Now, I need to shot that $P^TP=I$ and $PP^T=I$.
Showing $P^TP=I$ was easy because row $i$ of $P^T$ is actually column $i$ of column $i$ of $P$, so when I did the multiplication, it is evident that it is just:
$ \left[ \begin{array} {cc} <\pmb{x}_1, \pmb{x}_1> &<\pmb{x}_1, \pmb{x}_2> \\ <\pmb{x}_2, \pmb{x}_1> &<\pmb{x}_2, \pmb{x}_2> \\ \end{array} \right]$
and so the identity matrix follows since we are told the length of each vector is 1 and the two vectors are pairwise orthogonal.
However, I can't use this same approach to show $PP^T$ equals to 1. I've tried filling in some values for $P$ and doing the multiplication but I don't see any patterns that allow me to express the multiplication in terms of the inner product of the column vectors of $P$. Please help.
For square matrices it holds that whenever $AB=I$, then also $BA=I$, so you're actually done.

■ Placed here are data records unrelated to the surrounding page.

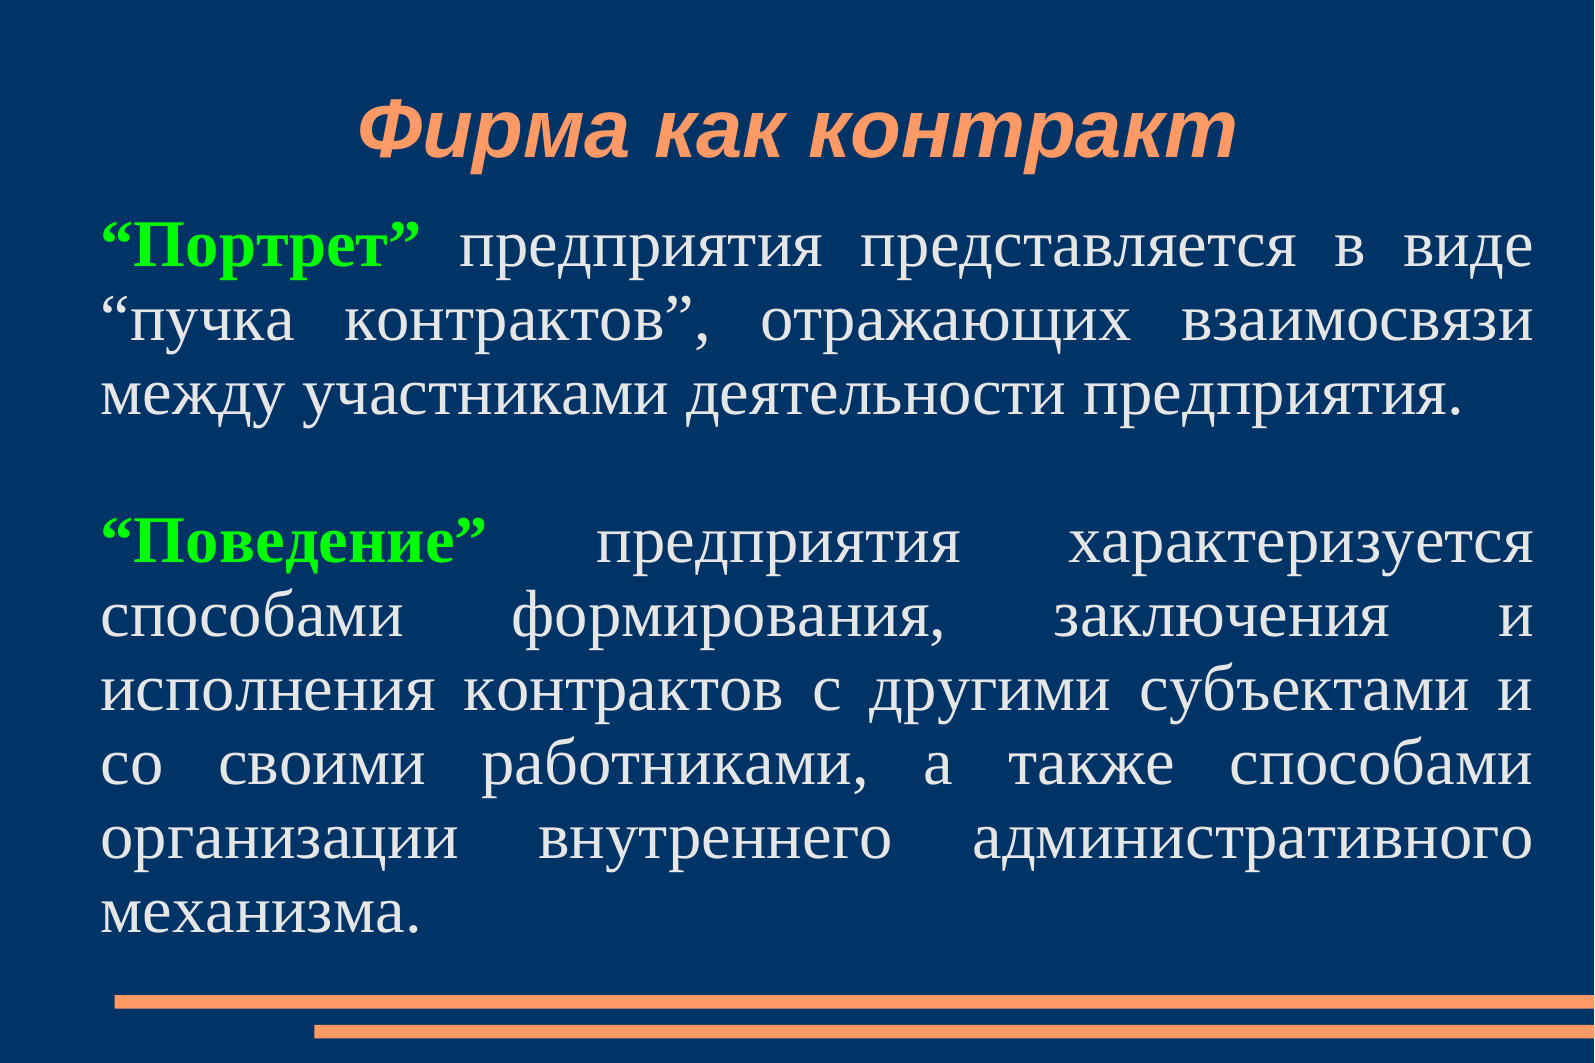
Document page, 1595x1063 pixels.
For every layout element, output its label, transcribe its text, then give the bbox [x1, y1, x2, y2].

title Фирма как контракт [117, 39, 1479, 206]
list “Портрет” предприятия представляется в виде “пучка контрактов”, отражающих взаимосвязи между участниками деятельности предприятия. “Поведение” предприятия характеризуется способами формирования, заключения и исполнения контрактов с другими субъектами и со своими работниками, а также способами организации внутреннего административного механизма. [29, 206, 1536, 975]
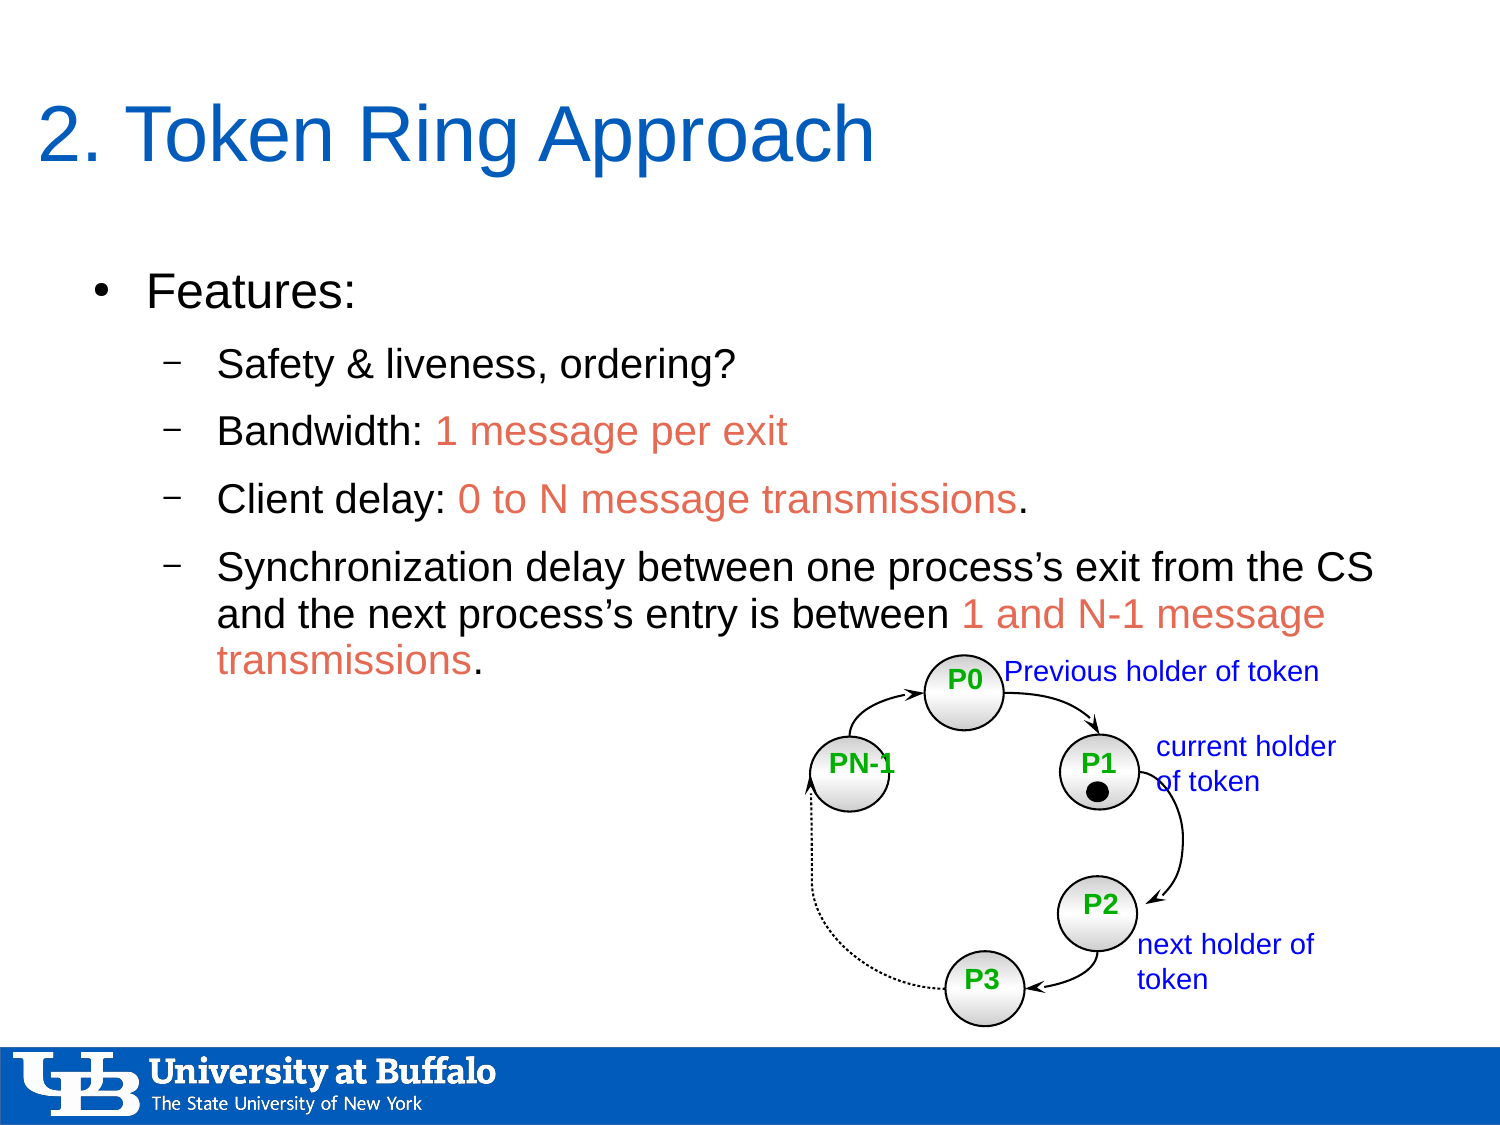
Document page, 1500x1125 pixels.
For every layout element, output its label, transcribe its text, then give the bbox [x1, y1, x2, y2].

text_box [1057, 888, 1122, 952]
text_box P1 [1066, 736, 1141, 787]
title 2. Token Ring Approach [37, 95, 1388, 173]
picture [13, 1052, 496, 1116]
text_box [1059, 752, 1136, 810]
text_box P2 [1068, 878, 1146, 929]
text_box next holder of token [1122, 917, 1358, 1003]
text_box [815, 787, 887, 812]
text_box P3 [949, 953, 1027, 1004]
text_box [924, 671, 1002, 731]
text_box Previous holder of token [989, 644, 1338, 695]
text_box P0 [932, 653, 1010, 704]
list Features: Safety & liveness, ordering? Bandwidth: 1 message per exit Client delay: 0 to N message transmissions. Synchronization delay between one process’s exit from the CS and the next process’s entry is between 1 and N-1 message transmissions. [75, 263, 1425, 916]
text_box current holder of token [1141, 719, 1377, 805]
text_box PN-1 [814, 736, 933, 787]
text_box [945, 973, 1022, 1027]
text_box [810, 757, 814, 782]
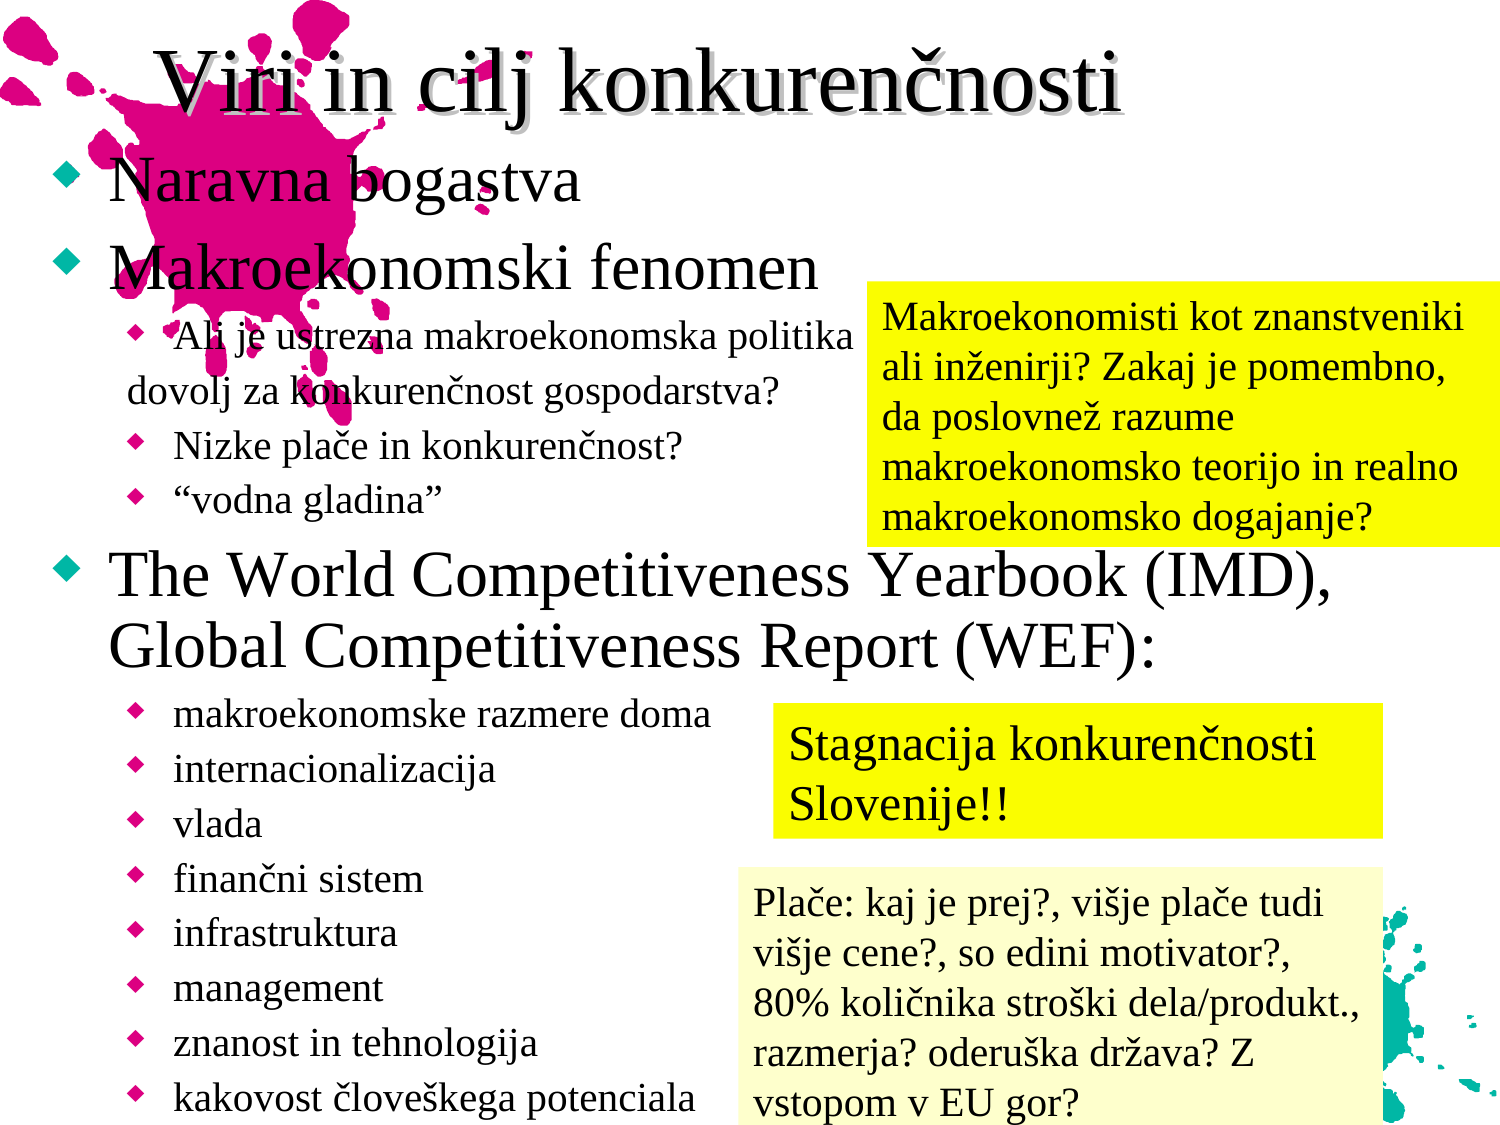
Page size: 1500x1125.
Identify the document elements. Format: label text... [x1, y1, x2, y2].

text_box Makroekonomisti kot znanstveniki ali inženirji? Zakaj je pomembno, da poslovnež razume makroekonomsko teorijo in realno makroekonomsko dogajanje? [867, 281, 1500, 547]
text_box Stagnacija konkurenčnosti Slovenije!! [773, 703, 1383, 839]
text_box Plače: kaj je prej?, višje plače tudi višje cene?, so edini motivator?, 80% količnika stroški dela/produkt., razmerja? oderuška država? Z vstopom v EU gor? [738, 867, 1383, 1125]
list Naravna bogastva Makroekonomski fenomen Ali je ustrezna makroekonomska politika dovolj za konkurenčnost gospodarstva? Nizke plače in konkurenčnost? “vodna gladina” The World Competitiveness Yearbook (IMD), Global Competitiveness Report (WEF): makroekonomske razmere doma internacionalizacija vlada finančni sistem infrastruktura management znanost in tehnologija kakovost človeškega potenciala [37, 137, 1413, 1125]
title Viri in cilj konkurenčnosti [137, 0, 1413, 137]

One way to see this is that $AB=I$ certainly implies that $\det(A)\neq0$, so $A$ has inverse $A^{-1}$, and multiplying the equation $AB=I$ to the left by $A^{-1}$ gives $B=A^{-1}$, whence $BA=I$ is an instance of $A^{-1}A=I$.
Note that this would fail for rectangular matrices. Indeed if $P'$ is for instance obtained from an orthogonal matrix$~P$ (of size larger than $2\times2$) by selecting several but not all columns, then your proof shows that $(P')^TP'$ is (still) an identity matrix (though a smaller one than $P^TP$). However $P'(P')^T$ will certainly not be an identity matrix (its rank is too small to be invertible).